How Collibra can help
The Collibra searchable data catalog and data dictionary helps researchers discover what data and datasets are available and if the data is of a sufficient quality. Collibra also provides business context to further improve their understanding. Furthermore, researchers have the ability to request access to the required data while governed processes can be used to provide that access.
Within Collibra, a predictive model is a type of asset (in line with other asset types, such as reports, policies, etc.) which organizations can link to business requirements, use in parameters, dataset(s), report(s) containing the information, system of record, and other essential attributes in understanding and providing transparency in the model itself and its risks, limitations, and assumptions. In addition, the Collibra Data Governance Center can accommodate all essential lifecycle workflows.
Privacy classification of data elements and linking them to privacy policies and processes is an integral part of the Collibra platform. This further enhances the organizations ability to protect the required elements and avoid the related risks.

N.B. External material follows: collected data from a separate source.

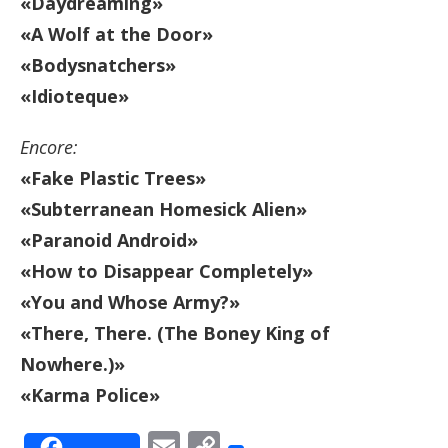
«Daydreaming»
«A Wolf at the Door»
«Bodysnatchers»
«Idioteque»
Encore:
«Fake Plastic Trees»
«Subterranean Homesick Alien»
«Paranoid Android»
«How to Disappear Completely»
«You and Whose Army?»
«There, There. (The Boney King of
Nowhere.)»
«Karma Police»
Email
Copy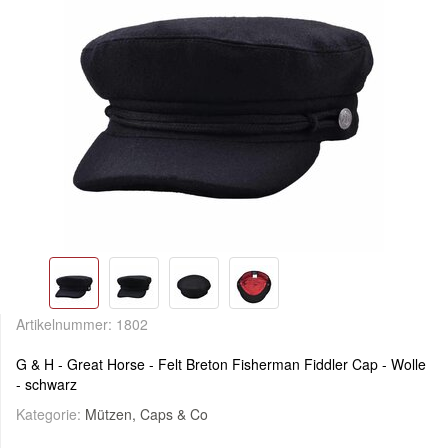
Artikelnummer:
1802
G & H - Great Horse - Felt Breton Fisherman Fiddler Cap - Wolle
- schwarz
Kategorie:
Mützen, Caps & Co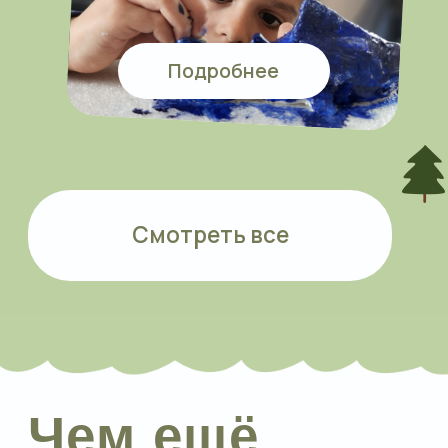
Ждём вас в
гости!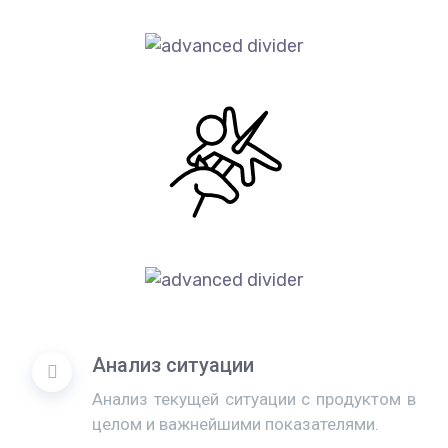
Анализ ситуации
Анализ текущей ситуации с продуктом в
целом и важнейшими показателями.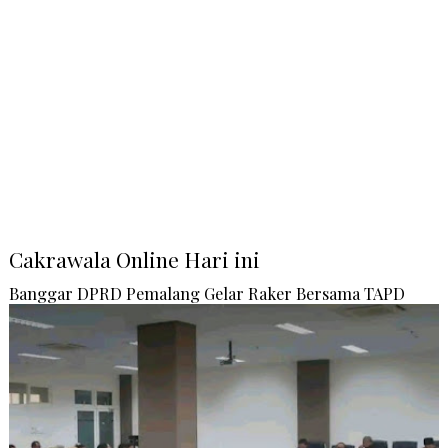
Cakrawala Online Hari ini
Banggar DPRD Pemalang Gelar Raker Bersama TAPD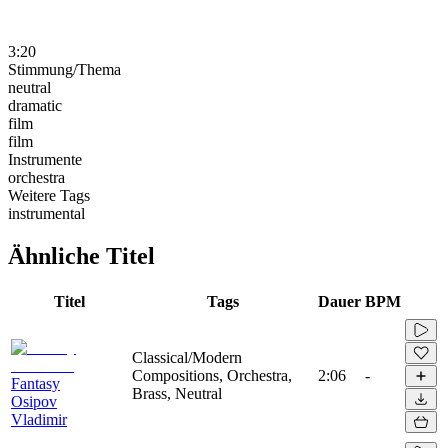
3:20
Stimmung/Thema
neutral
dramatic
film
film
Instrumente
orchestra
Weitere Tags
instrumental
Ähnliche Titel
Titel
Tags
Dauer
BPM
Classical/Modern
Compositions, Orchestra,
2:06
-
Fantasy
Brass, Neutral
Osipov
Vladimir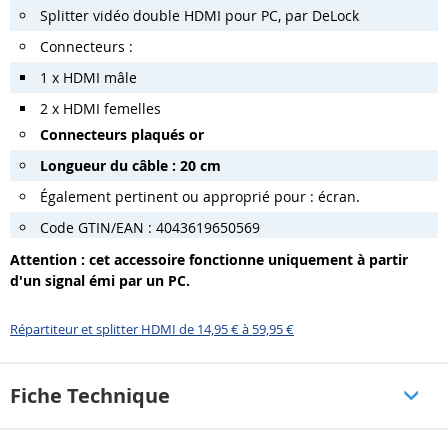
Splitter vidéo double HDMI pour PC, par DeLock
Connecteurs :
1 x HDMI mâle
2 x HDMI femelles
Connecteurs plaqués or
Longueur du câble : 20 cm
Également pertinent ou approprié pour : écran.
Code GTIN/EAN : 4043619650569
Attention : cet accessoire fonctionne uniquement à partir
d'un signal émi par un PC.
Répartiteur et splitter HDMI de 14,95 € à 59,95 €
Fiche Technique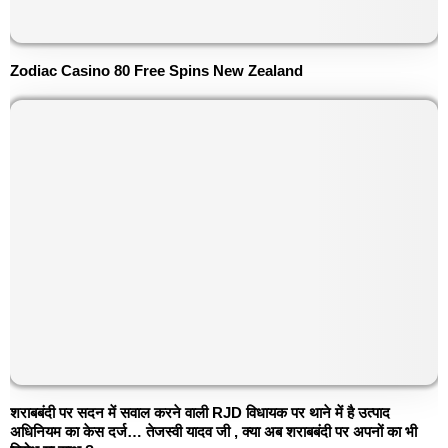
Zodiac Casino 80 Free Spins New Zealand
शराबबंदी पर सदन में सवाल करने वाली RJD विधायक पर थाने में है उत्पाद
अधिनियम का केस दर्ज… तेजस्वी यादव जी , क्या अब शराबबंदी पर अपनों का भी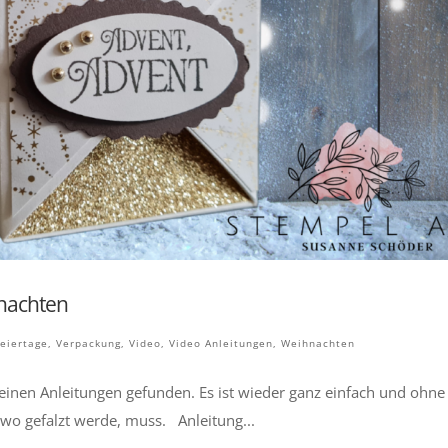
hnachten
eiertage
,
Verpackung
,
Video
,
Video Anleitungen
,
Weihnachten
einen Anleitungen gefunden. Es ist wieder ganz einfach und ohne
wo gefalzt werde, muss. Anleitung...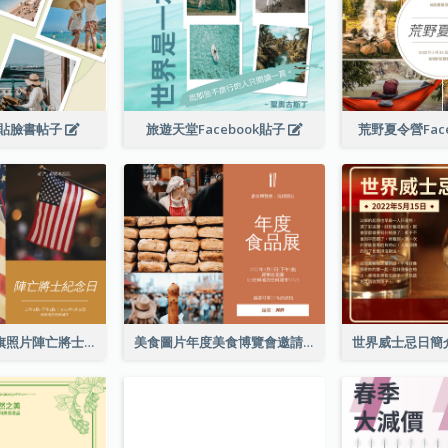
貼臉書帖子
旅遊天堂Facebook貼子
荒野夏令營Fac
簡單的棕色國旗照片陣亡將士紀念日Facebook帖子
美食圖片年度美食博覽會邀請函Facebook帖子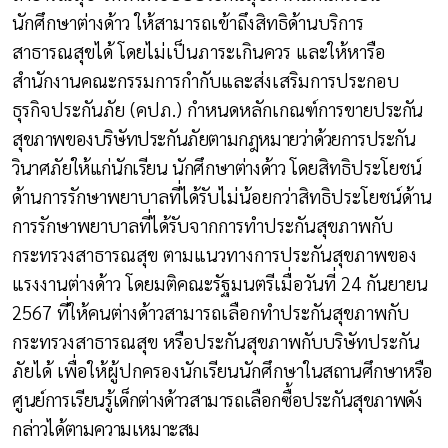
นักศึกษาต่างด้าว ให้สามารถเข้าถึงสิทธิด้านบริการ
สาธารณสุขได้ โดยไม่เป็นภาระเกินควร และให้หารือ
สำนักงานคณะกรรมการกำกับและส่งเสริมการประกอบ
ธุรกิจประกันภัย (คปภ.) กำหนดหลักเกณฑ์การขาย
ประกัน
สุขภาพของบริษัทประกันภัยตามกฎหมายว่าด้วยการประกัน
วินาศภัยให้แก่นักเรียน นักศึกษาต่างด้าว
โดยสิทธิประโยชน์
ด้านการรักษาพยาบาลที่ได้รับไม่น้อยกว่าสิทธิประโยชน์ด้าน
การรักษาพยาบาลที่ได้รับจากการทำประกันสุขภาพกับ
กระทรวงสาธารณสุข ตามแนวทางการประกันสุขภาพของ
แรงงานต่างด้าว โดยมติคณะรัฐมนตรีเมื่อวันที่ 24 กันยายน
2567 ที่ให้คนต่างด้าวสามารถเลือกทำประกันสุขภาพกับ
กระทรวงสาธารณสุข หรือประกันสุขภาพกับบริษัทประกัน
ภัยได้ เพื่อให้ผู้ปกครองนักเรียนนักศึกษา
ในสถานศึกษาหรือ
ศูนย์การเรียนรู้เด็กต่างด้าวสามารถเลือกซื้อประกันสุขภาพดัง
กล่าวได้ตามความเหมาะสม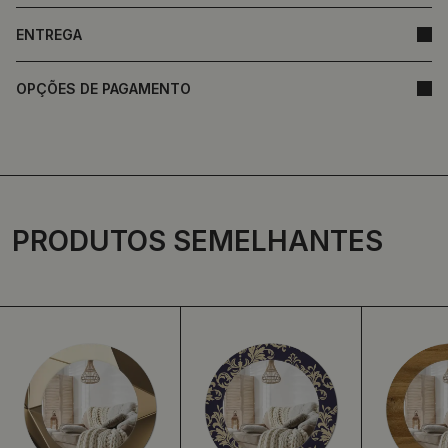
ENTREGA
OPÇÕES DE PAGAMENTO
PRODUTOS SEMELHANTES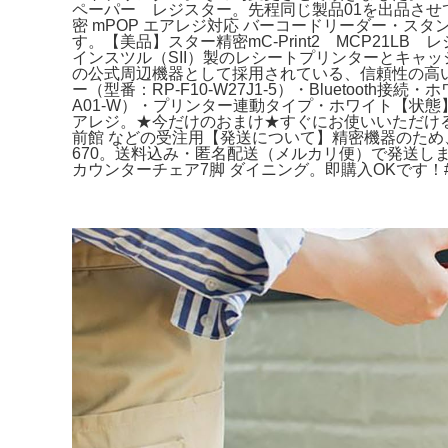
ペーパー レジスター。先程同じ製品01を出品させて
密 mPOP エアレジ対応 バーコードリーダー・スタン
す。【美品】スター精密mC-Print2 MCP21L
インスツル（SII）製のレシートプリンターとキャッシ
の公式周辺機器として採用されている、信頼性の高い現
ー（型番：RP-F10-W27J1-5）・Blueto
A01-W）・プリンター連動タイプ・ホワイト【状態
アレジ。★今だけのおまけ★すぐにお使いいただけるよう、レシ
前館 などの受注用【発送について】精密機器のため、
670。送料込み・匿名配送（メルカリ便）で発送しま
カウンターチェア7脚 ダイニング。即購入OKです！#Ai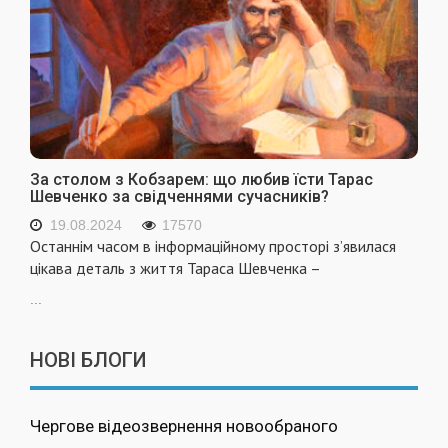
За столом з Кобзарем: що любив їсти Тарас
Шевченко за свідченнями сучасників?
19.08.2024
17570
Останнім часом в інформаційному просторі з’явилася
цікава деталь з життя Тараса Шевченка –
...
НОВІ БЛОГИ
Чергове відеозвернення новообраного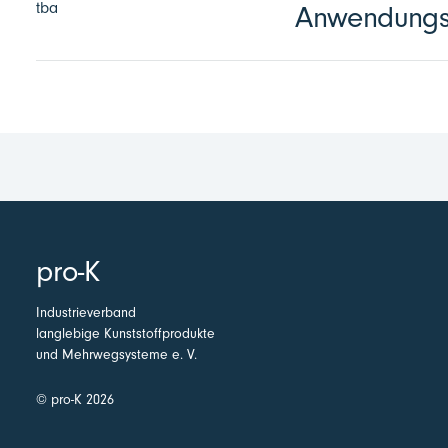
tba
Anwendungst
pro-K
Industrieverband
langlebige Kunststoffprodukte
und Mehrwegsysteme e. V.
© pro-K 2026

Exposing the models in a business glossary and linking them to the related business language helps other researchers as well as knowledge workers to easily find, understand and trust the model and the data they use. In addition, it provides them with the relevant policies and business rules in place to ensure correct usage.
Predictive models are important asset to the organization. Building governance around them is therefore an essential step in creating value and trust. Strong predictive model governance also enables researchers to limit the time spent on finding, understanding and trusting the data they require and focus on the core of their jobs: building predictive models. Furthermore, strong governance limits the risks involved in predictive modelling by providing transparency in the models themselves and the privacy limitation of the data used.